Digital footprints related to abortion care extend far beyond the physical clinic and encompass a broad range of online and mobile activities that generate data about individuals’ reproductive health decisions. These include internet search histories where patients research abortion options, clinic locations, or medication abortion protocols; online appointment scheduling systems; telemedicine consultations conducted via video or chat platforms; and digital communication with abortion funds or support groups. 

Smartphones and wearable devices continuously collect geolocation data that can reveal travel patterns to abortion clinics or pharmacies. Social media interactions, including posts, messages, or engagement with reproductive health content, also create digital traces. Payment methods such as credit card transactions or mobile payment apps leave financial footprints linked to abortion services or travel expenses. 

Many of these digital footprints are collected and stored by private companies that are not covered by healthcare privacy laws like HIPAA, making them vulnerable to data mining, sale, or legal requests. 

The legislative impact of jurisdiction 

A notable case involves Dr. Joan Carpenter, a New York-based physician under investigation in Louisiana for allegedly prescribing abortion pills to a woman who was 20 weeks pregnant. This marks the second time Louisiana authorities have investigated Carpenter for violating the state's strict abortion laws, which prohibit nearly all abortions without exceptions for rape or incest. Carpenter is already facing criminal charges in Louisiana and a civil suit in Texas for similar actions. Both states are attempting to extradite Carpenter, but New York officials have denied their requests, citing the state's telehealth shield laws that protect providers who prescribe abortion medications to out-of-state patients. 
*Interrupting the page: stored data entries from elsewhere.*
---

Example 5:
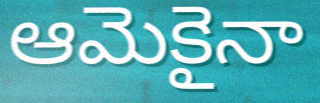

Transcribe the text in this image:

ఆమెకైనా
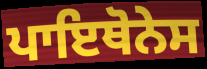
ਪਾਇਥੋਨੇਸ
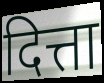
दित्ता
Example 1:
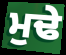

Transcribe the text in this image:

ਮੁਢੇ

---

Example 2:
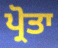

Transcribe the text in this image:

ਪ੍ਰੋਤਾ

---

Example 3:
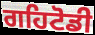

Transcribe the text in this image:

ਗਹਿਟੋਡੀ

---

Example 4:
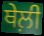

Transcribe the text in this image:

ਥੇਲ਼ੀ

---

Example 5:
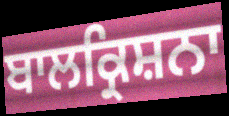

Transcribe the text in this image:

ਬਾਲਕ੍ਰਿਸ਼ਨਾ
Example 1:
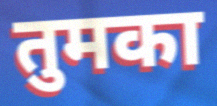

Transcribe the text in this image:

तुमका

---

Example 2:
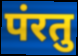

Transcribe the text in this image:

पंरतु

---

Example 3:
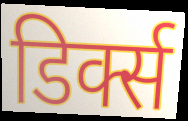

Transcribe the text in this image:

डिर्क्स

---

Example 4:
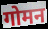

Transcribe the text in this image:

गोमन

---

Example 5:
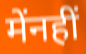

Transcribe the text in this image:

मेंनहीं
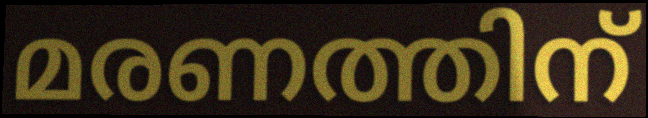
മരണത്തിന്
As states criminalize women for self-managing abortions, prosecutors can access an array of surveillance technologies to investigate them. Authorities prosecuting abortion-related criminal cases have been relying on personal digital data, including geolocation, web searches, and text messages. 
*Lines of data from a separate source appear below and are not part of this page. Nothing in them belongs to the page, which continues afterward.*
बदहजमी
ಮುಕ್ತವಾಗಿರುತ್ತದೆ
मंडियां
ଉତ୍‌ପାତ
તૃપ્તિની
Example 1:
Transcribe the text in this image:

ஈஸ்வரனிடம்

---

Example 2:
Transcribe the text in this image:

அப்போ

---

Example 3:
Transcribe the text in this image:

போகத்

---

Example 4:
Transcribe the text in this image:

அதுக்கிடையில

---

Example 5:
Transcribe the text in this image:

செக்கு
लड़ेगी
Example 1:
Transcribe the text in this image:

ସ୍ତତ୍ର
Related: HIPAA Compliant Email: The Definitive Guide (2025 Update)

FAQs

Does HIPAA protect abortion-related information if the abortion is obtained out-of-state?

Yes. The 2024 HIPAA Privacy Rule explicitly prohibits covered entities from disclosing PHI for criminal, civil, or administrative investigations aimed at penalizing individuals for obtaining or providing lawful reproductive health care, even if the patient’s home state bans abortion.
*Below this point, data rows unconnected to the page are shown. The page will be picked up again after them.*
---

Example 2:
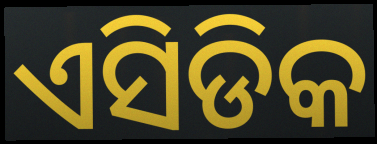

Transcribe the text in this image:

ଏସିଡିକ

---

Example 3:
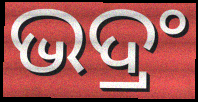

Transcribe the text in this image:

ଭଦ୍ରଂ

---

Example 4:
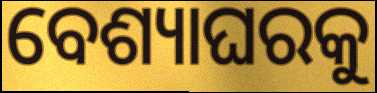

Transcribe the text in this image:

ବେଶ୍ୟାଘରକୁ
Are there any exceptions to these HIPAA protections for reproductive health information?

The rule focuses on prohibiting disclosures related to investigations or liability for the mere act of seeking or providing lawful reproductive health care. It does not limit disclosures required by other laws, such as mandatory reporting of child abuse, public health surveillance, or investigations unrelated to reproductive care.

Does HIPAA cover all digital information related to reproductive health?

No. HIPAA protections apply only to covered entities such as healthcare providers, health plans, and healthcare clearinghouses. Personal health information shared outside of these settings-such as data from period tracking apps, social media posts, internet searches, or text messages-is not protected by HIPAA.

When will the new HIPAA Privacy Rule changes take effect?

The final rule was issued in April 2024, took effect on June 25, 2024, and enforcement began December 23, 2024. Covered entities are required to update their Notice of Privacy Practices by February 16, 2025, to reflect the new protections for reproductive health information.